* Brief:
Reproduce, word for word, the portion of the ChatterBot training documentation below that lies between "Create an new" and "Consumer key of twitter app.", inclusive.

(Given passage)

You can also provide longer lists of training conversations. This will establish each item in the list as a possible response to it’s predecessor in the list.

chatterbot.train([
    "How are you?",
    "I am good.",
    "That is good to hear.",
    "Thank you",
    "You are welcome.",
])

Training with corpus data

chatterbot.trainers.ChatterBotCorpusTrainer(storage, **kwargs)[source]

Allows the chat bot to be trained using data from the ChatterBot dialog corpus.

ChatterBot comes with a corpus data and utility module that makes it easy to quickly train your bot to communicate. To do so, simply specify the corpus data modules you want to use.

from chatterbot.trainers import ChatterBotCorpusTrainer

chatterbot = ChatBot("Training Example")
chatterbot.set_trainer(ChatterBotCorpusTrainer)

chatterbot.train(
    "chatterbot.corpus.english"
)

Specifying corpus scope

It is also possible to import individual subsets of ChatterBot’s at once. For example, if you only wish to train based on the english greetings and conversations corpora then you would simply specify them.

chatterbot.train(
    "chatterbot.corpus.english.greetings",
    "chatterbot.corpus.english.conversations"
)

You can also specify file paths to corpus files or directories of corpus files when calling the train method.

chatterbot.train(
    "./data/greetings_corpus/custom.corpus.json",
    "./data/my_corpus/"
)

Training with the Twitter API

chatterbot.trainers.TwitterTrainer(storage, **kwargs)[source]

Allows the chat bot to be trained using data gathered from Twitter.

Parameters:random_seed_word – The seed word to be used to get random tweets from the Twitter API. This parameter is optional. By default it is the word ‘random’.

Create an new app using your twitter account. Once created, it will provide you with the following credentials that are required to work with the Twitter API.

Parameter Description
twitter_consumer_key Consumer key of twitter app.
twitter_consumer_secret Consumer secret of twitter app.
twitter_access_token_key Access token key of twitter app.
twitter_access_token_secret Access token secret of twitter app.

Twitter training example

# -*- coding: utf-8 -*-
from chatterbot import ChatBot
from settings import TWITTER
import logging


'''
This example demonstrates how you can train your chat bot
using data from Twitter.

To use this example, create a new file called settings.py.

(End Given passage)
(Excerpted records)

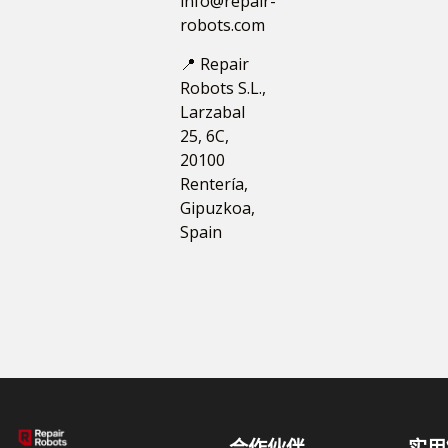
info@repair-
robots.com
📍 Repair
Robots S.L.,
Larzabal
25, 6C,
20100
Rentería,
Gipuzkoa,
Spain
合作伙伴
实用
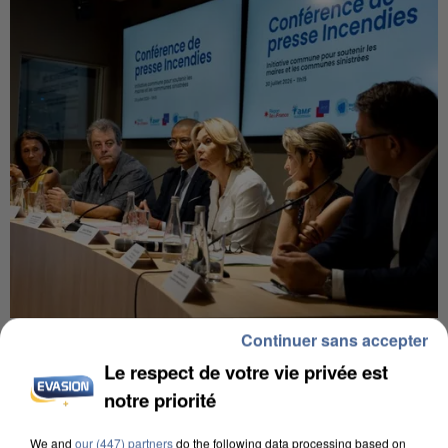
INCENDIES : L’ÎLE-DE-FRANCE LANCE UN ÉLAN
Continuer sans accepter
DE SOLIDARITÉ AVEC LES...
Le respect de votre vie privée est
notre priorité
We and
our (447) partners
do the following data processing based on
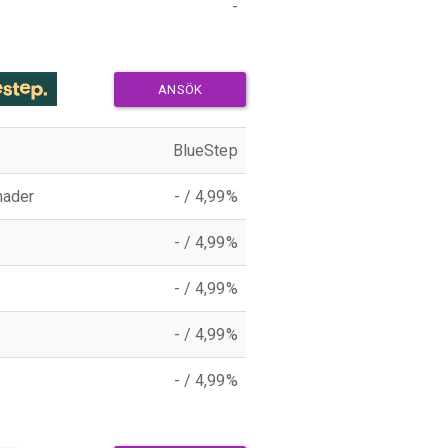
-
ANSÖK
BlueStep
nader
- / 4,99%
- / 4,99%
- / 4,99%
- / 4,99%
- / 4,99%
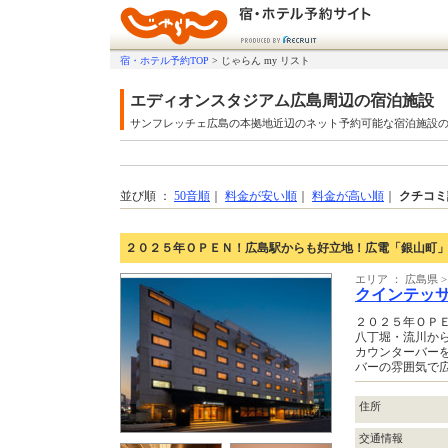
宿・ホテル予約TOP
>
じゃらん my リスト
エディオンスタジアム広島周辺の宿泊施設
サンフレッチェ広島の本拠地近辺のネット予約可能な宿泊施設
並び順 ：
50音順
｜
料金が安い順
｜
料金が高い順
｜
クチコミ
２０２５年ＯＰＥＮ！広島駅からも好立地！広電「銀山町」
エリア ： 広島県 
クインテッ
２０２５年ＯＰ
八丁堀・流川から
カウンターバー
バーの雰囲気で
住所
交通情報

(End Excerpted records)

* Response box:
Create an new app using your twitter account. Once created, it will provide you with the following credentials that are required to work with the Twitter API.

Parameter Description
twitter_consumer_key Consumer key of twitter app.